[[ Records for this task open ]]

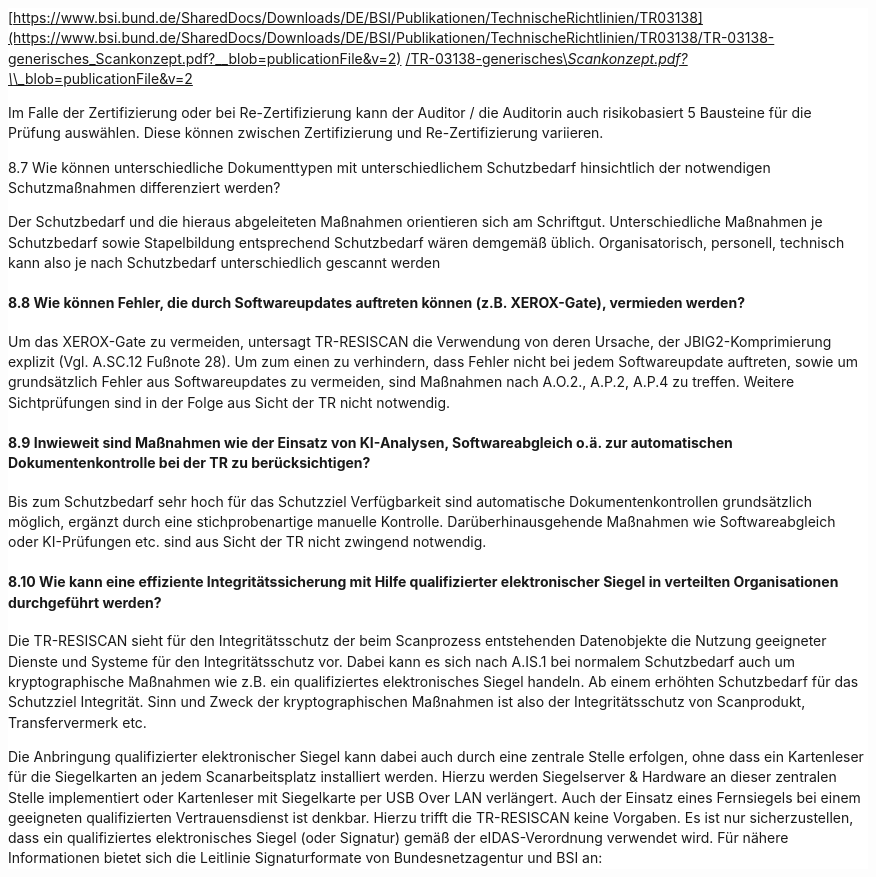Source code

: [https://www.bsi.bund.de/SharedDocs/Downloads/DE/BSI/Publikationen/TechnischeRichtlinien/TR03138](https://www.bsi.bund.de/SharedDocs/Downloads/DE/BSI/Publikationen/TechnischeRichtlinien/TR03138/TR-03138-generisches_Scankonzept.pdf?__blob=publicationFile&v=2) [/TR-03138-generisches\\_Scankonzept.pdf?\\_\\_blob=publicationFile&v=2](https://www.bsi.bund.de/SharedDocs/Downloads/DE/BSI/Publikationen/TechnischeRichtlinien/TR03138/TR-03138-generisches_Scankonzept.pdf?__blob=publicationFile&v=2)

Im Falle der Zertifizierung oder bei Re-Zertifizierung kann der Auditor / die Auditorin auch risikobasiert 5 Bausteine für die Prüfung auswählen. Diese können zwischen Zertifizierung und Re-Zertifizierung variieren.

<span id="page-16-1"></span>8.7 Wie können unterschiedliche Dokumenttypen mit unterschiedlichem Schutzbedarf hinsichtlich der notwendigen Schutzmaßnahmen differenziert werden?

Der Schutzbedarf und die hieraus abgeleiteten Maßnahmen orientieren sich am Schriftgut. Unterschiedliche Maßnahmen je Schutzbedarf sowie Stapelbildung entsprechend Schutzbedarf wären demgemäß üblich. Organisatorisch, personell, technisch kann also je nach Schutzbedarf unterschiedlich gescannt werden

#### <span id="page-16-2"></span>8.8 Wie können Fehler, die durch Softwareupdates auftreten können (z.B. XEROX-Gate), vermieden werden?

Um das XEROX-Gate zu vermeiden, untersagt TR-RESISCAN die Verwendung von deren Ursache, der JBIG2-Komprimierung explizit (Vgl. A.SC.12 Fußnote 28). Um zum einen zu verhindern, dass Fehler nicht bei jedem Softwareupdate auftreten, sowie um grundsätzlich Fehler aus Softwareupdates zu vermeiden, sind Maßnahmen nach A.O.2., A.P.2, A.P.4 zu treffen. Weitere Sichtprüfungen sind in der Folge aus Sicht der TR nicht notwendig.

#### <span id="page-17-0"></span>8.9 Inwieweit sind Maßnahmen wie der Einsatz von KI-Analysen, Softwareabgleich o.ä. zur automatischen Dokumentenkontrolle bei der TR zu berücksichtigen?

Bis zum Schutzbedarf sehr hoch für das Schutzziel Verfügbarkeit sind automatische Dokumentenkontrollen grundsätzlich möglich, ergänzt durch eine stichprobenartige manuelle Kontrolle. Darüberhinausgehende Maßnahmen wie Softwareabgleich oder KI-Prüfungen etc. sind aus Sicht der TR nicht zwingend notwendig.

#### <span id="page-17-1"></span>8.10 Wie kann eine effiziente Integritätssicherung mit Hilfe qualifizierter elektronischer Siegel in verteilten Organisationen durchgeführt werden?

Die TR-RESISCAN sieht für den Integritätsschutz der beim Scanprozess entstehenden Datenobjekte die Nutzung geeigneter Dienste und Systeme für den Integritätsschutz vor. Dabei kann es sich nach A.IS.1 bei normalem Schutzbedarf auch um kryptographische Maßnahmen wie z.B. ein qualifiziertes elektronisches Siegel handeln. Ab einem erhöhten Schutzbedarf für das Schutzziel Integrität. Sinn und Zweck der kryptographischen Maßnahmen ist also der Integritätsschutz von Scanprodukt, Transfervermerk etc.

Die Anbringung qualifizierter elektronischer Siegel kann dabei auch durch eine zentrale Stelle erfolgen, ohne dass ein Kartenleser für die Siegelkarten an jedem Scanarbeitsplatz installiert werden. Hierzu werden Siegelserver & Hardware an dieser zentralen Stelle implementiert oder Kartenleser mit Siegelkarte per USB Over LAN verlängert. Auch der Einsatz eines Fernsiegels bei einem geeigneten qualifizierten Vertrauensdienst ist denkbar. Hierzu trifft die TR-RESISCAN keine Vorgaben. Es ist nur sicherzustellen, dass ein qualifiziertes elektronisches Siegel (oder Signatur) gemäß der eIDAS-Verordnung verwendet wird. Für nähere Informationen bietet sich die Leitlinie Signaturformate von Bundesnetzagentur und BSI an:
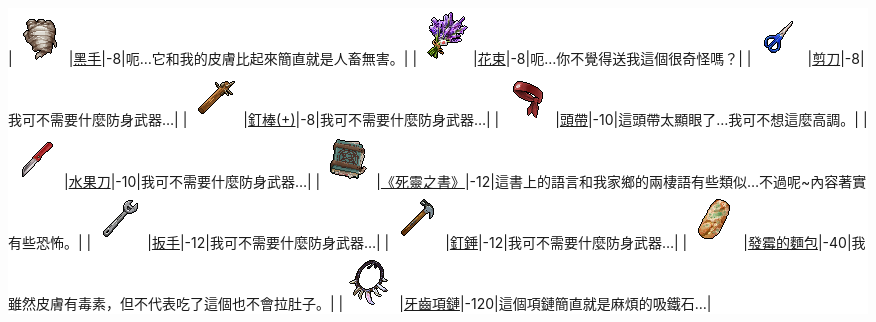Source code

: |![img](images/item_pic_HS.png)|[黑手](道具.md#黑手)|-8|呃…它和我的皮膚比起來簡直就是人畜無害。|
|![img](images/item_pic_HS2.png)|[花束](道具.md#花束)|-8|呃…你不覺得送我這個很奇怪嗎？|
|![img](images/item_pic_JD2.png)|[剪刀](道具.md#剪刀)|-8|我可不需要什麼防身武器…|
|![img](images/item_pic_DB.png)|[釘棒(+)](道具.md#釘棒(+))|-8|我可不需要什麼防身武器…|
|![img](images/item_pic_YDTD.png)|[頭帶](道具.md#頭帶)|-10|這頭帶太顯眼了…我可不想這麼高調。|
|![img](images/item_pic_SGD.png)|[水果刀](道具.md#水果刀)|-10|我可不需要什麼防身武器…|
|![img](images/item_pic_SLZS.png)|[《死靈之書》](道具.md#《死靈之書》)|-12|這書上的語言和我家鄉的兩棲語有些類似…不過呢\~內容著實有些恐怖。|
|![img](images/item_pic_BS.png)|[扳手](道具.md#扳手)|-12|我可不需要什麼防身武器…|
|![img](images/item_pic_DC2.png)|[釘錘](道具.md#釘錘)|-12|我可不需要什麼防身武器…|
|![img](images/item_pic_FMDMB.png)|[發霉的麵包](道具.md#發霉的麵包)|-40|我雖然皮膚有毒素，但不代表吃了這個也不會拉肚子。|
|![img](images/item_pic_YCXL.png)|[牙齒項鏈](道具.md#牙齒項鏈)|-120|這個項鏈簡直就是麻煩的吸鐵石…|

[[ Records for this task closed ]]

Reproduce the lines above with every occurrence of "Schutzbedarf" swapped for "Schutzniveau" and everything else left unchanged. Omit the pictures.

Source code

: [https://www.bsi.bund.de/SharedDocs/Downloads/DE/BSI/Publikationen/TechnischeRichtlinien/TR03138](https://www.bsi.bund.de/SharedDocs/Downloads/DE/BSI/Publikationen/TechnischeRichtlinien/TR03138/TR-03138-generisches_Scankonzept.pdf?__blob=publicationFile&v=2) [/TR-03138-generisches\\_Scankonzept.pdf?\\_\\_blob=publicationFile&v=2](https://www.bsi.bund.de/SharedDocs/Downloads/DE/BSI/Publikationen/TechnischeRichtlinien/TR03138/TR-03138-generisches_Scankonzept.pdf?__blob=publicationFile&v=2)

Im Falle der Zertifizierung oder bei Re-Zertifizierung kann der Auditor / die Auditorin auch risikobasiert 5 Bausteine für die Prüfung auswählen. Diese können zwischen Zertifizierung und Re-Zertifizierung variieren.

<span id="page-16-1"></span>8.7 Wie können unterschiedliche Dokumenttypen mit unterschiedlichem Schutzniveau hinsichtlich der notwendigen Schutzmaßnahmen differenziert werden?

Der Schutzniveau und die hieraus abgeleiteten Maßnahmen orientieren sich am Schriftgut. Unterschiedliche Maßnahmen je Schutzniveau sowie Stapelbildung entsprechend Schutzniveau wären demgemäß üblich. Organisatorisch, personell, technisch kann also je nach Schutzniveau unterschiedlich gescannt werden

#### <span id="page-16-2"></span>8.8 Wie können Fehler, die durch Softwareupdates auftreten können (z.B. XEROX-Gate), vermieden werden?

Um das XEROX-Gate zu vermeiden, untersagt TR-RESISCAN die Verwendung von deren Ursache, der JBIG2-Komprimierung explizit (Vgl. A.SC.12 Fußnote 28). Um zum einen zu verhindern, dass Fehler nicht bei jedem Softwareupdate auftreten, sowie um grundsätzlich Fehler aus Softwareupdates zu vermeiden, sind Maßnahmen nach A.O.2., A.P.2, A.P.4 zu treffen. Weitere Sichtprüfungen sind in der Folge aus Sicht der TR nicht notwendig.

#### <span id="page-17-0"></span>8.9 Inwieweit sind Maßnahmen wie der Einsatz von KI-Analysen, Softwareabgleich o.ä. zur automatischen Dokumentenkontrolle bei der TR zu berücksichtigen?

Bis zum Schutzniveau sehr hoch für das Schutzziel Verfügbarkeit sind automatische Dokumentenkontrollen grundsätzlich möglich, ergänzt durch eine stichprobenartige manuelle Kontrolle. Darüberhinausgehende Maßnahmen wie Softwareabgleich oder KI-Prüfungen etc. sind aus Sicht der TR nicht zwingend notwendig.

#### <span id="page-17-1"></span>8.10 Wie kann eine effiziente Integritätssicherung mit Hilfe qualifizierter elektronischer Siegel in verteilten Organisationen durchgeführt werden?

Die TR-RESISCAN sieht für den Integritätsschutz der beim Scanprozess entstehenden Datenobjekte die Nutzung geeigneter Dienste und Systeme für den Integritätsschutz vor. Dabei kann es sich nach A.IS.1 bei normalem Schutzniveau auch um kryptographische Maßnahmen wie z.B. ein qualifiziertes elektronisches Siegel handeln. Ab einem erhöhten Schutzniveau für das Schutzziel Integrität. Sinn und Zweck der kryptographischen Maßnahmen ist also der Integritätsschutz von Scanprodukt, Transfervermerk etc.

Die Anbringung qualifizierter elektronischer Siegel kann dabei auch durch eine zentrale Stelle erfolgen, ohne dass ein Kartenleser für die Siegelkarten an jedem Scanarbeitsplatz installiert werden. Hierzu werden Siegelserver & Hardware an dieser zentralen Stelle implementiert oder Kartenleser mit Siegelkarte per USB Over LAN verlängert. Auch der Einsatz eines Fernsiegels bei einem geeigneten qualifizierten Vertrauensdienst ist denkbar. Hierzu trifft die TR-RESISCAN keine Vorgaben. Es ist nur sicherzustellen, dass ein qualifiziertes elektronisches Siegel (oder Signatur) gemäß der eIDAS-Verordnung verwendet wird. Für nähere Informationen bietet sich die Leitlinie Signaturformate von Bundesnetzagentur und BSI an:
Source code

: |![img](images/item_pic_HS.png)|[黑手](道具.md#黑手)|-8|呃…它和我的皮膚比起來簡直就是人畜無害。|
|![img](images/item_pic_HS2.png)|[花束](道具.md#花束)|-8|呃…你不覺得送我這個很奇怪嗎？|
|![img](images/item_pic_JD2.png)|[剪刀](道具.md#剪刀)|-8|我可不需要什麼防身武器…|
|![img](images/item_pic_DB.png)|[釘棒(+)](道具.md#釘棒(+))|-8|我可不需要什麼防身武器…|
|![img](images/item_pic_YDTD.png)|[頭帶](道具.md#頭帶)|-10|這頭帶太顯眼了…我可不想這麼高調。|
|![img](images/item_pic_SGD.png)|[水果刀](道具.md#水果刀)|-10|我可不需要什麼防身武器…|
|![img](images/item_pic_SLZS.png)|[《死靈之書》](道具.md#《死靈之書》)|-12|這書上的語言和我家鄉的兩棲語有些類似…不過呢\~內容著實有些恐怖。|
|![img](images/item_pic_BS.png)|[扳手](道具.md#扳手)|-12|我可不需要什麼防身武器…|
|![img](images/item_pic_DC2.png)|[釘錘](道具.md#釘錘)|-12|我可不需要什麼防身武器…|
|![img](images/item_pic_FMDMB.png)|[發霉的麵包](道具.md#發霉的麵包)|-40|我雖然皮膚有毒素，但不代表吃了這個也不會拉肚子。|
|![img](images/item_pic_YCXL.png)|[牙齒項鏈](道具.md#牙齒項鏈)|-120|這個項鏈簡直就是麻煩的吸鐵石…|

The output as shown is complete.